ツグミ団地の人々〈二人の散歩10〉

「あら、里子ちゃん、めずらしい」
澄子が素っ頓狂な声をあげた。妻が下の名で呼ぶのは、だいたいが隆史と同級かそれに近いような者に対してだ。
「あの娘は、幼稚園の時から知ってるのよ」
と、言うのがいつものことであった。
「今日はオシゴトはお休みなの?」
澄子は甘ったるい声で訊いたが、まるで小さな子供に対して話しているようだった。

 里子は一度結婚して団地を出たけれど、間もなく小さな女の子を連れてもどってきた。たしか数年前にその娘は亡くなったと聞いている。
 どうやら離婚したようだった。澄子は、離縁された、と大時代なことばを使っていたが。

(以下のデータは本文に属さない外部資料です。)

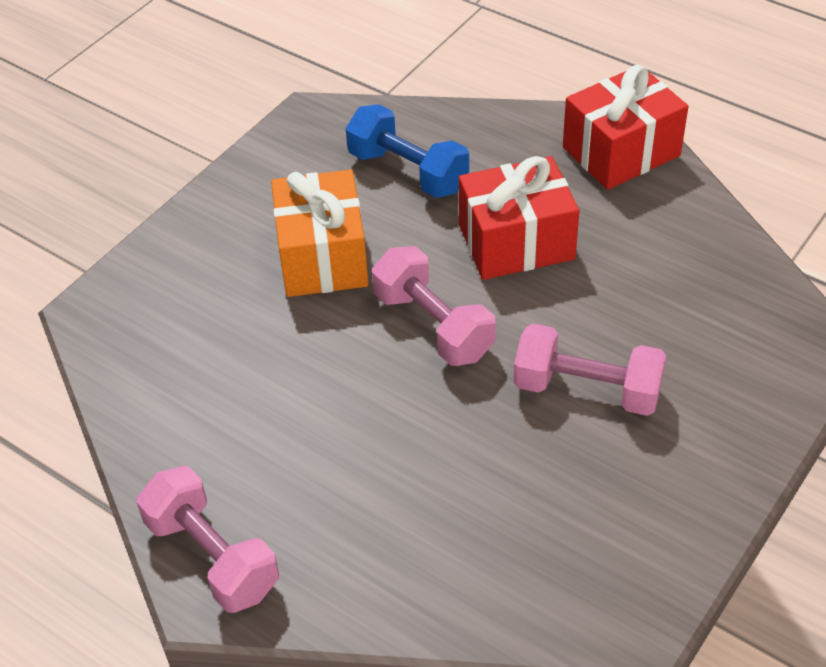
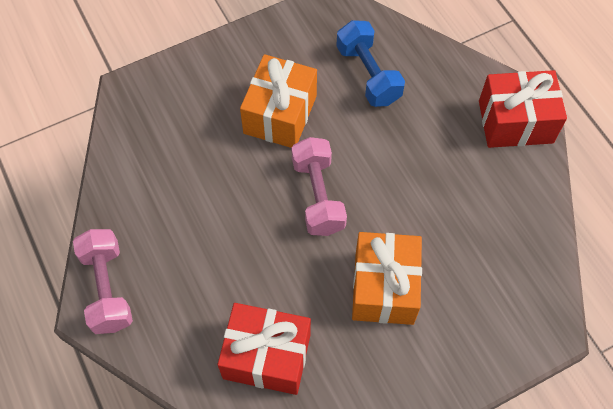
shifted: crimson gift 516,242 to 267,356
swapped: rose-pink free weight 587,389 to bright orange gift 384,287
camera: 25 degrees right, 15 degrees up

 一街区にある部屋に母親と三人で住んでいる。永年美容師をしているが、自分で店を開くほどの甲斐性はない。身体全体からいかにも疲れたような雰囲気を出している。
「疲れたからちょっと休憩してるのよ」
 すっかり落ち着いて、旨そうにコーヒーをすすっている。

「お店はだいじょうぶなの」

 なんでも忘れるのにその実、心配性の澄子が横から訊いた。

「いいの、いいの。お客さんあまりこないのよ」

 澄ましてコーヒーの残りをすすっている。

  外は風が強いが、部屋の中は暖かくみんな何かとはなれがち店の前を段ボールや何やらが滑るように通りすぎていった。
 その時澄子が店のドアの向こうを指さし、あっと、叫んだ。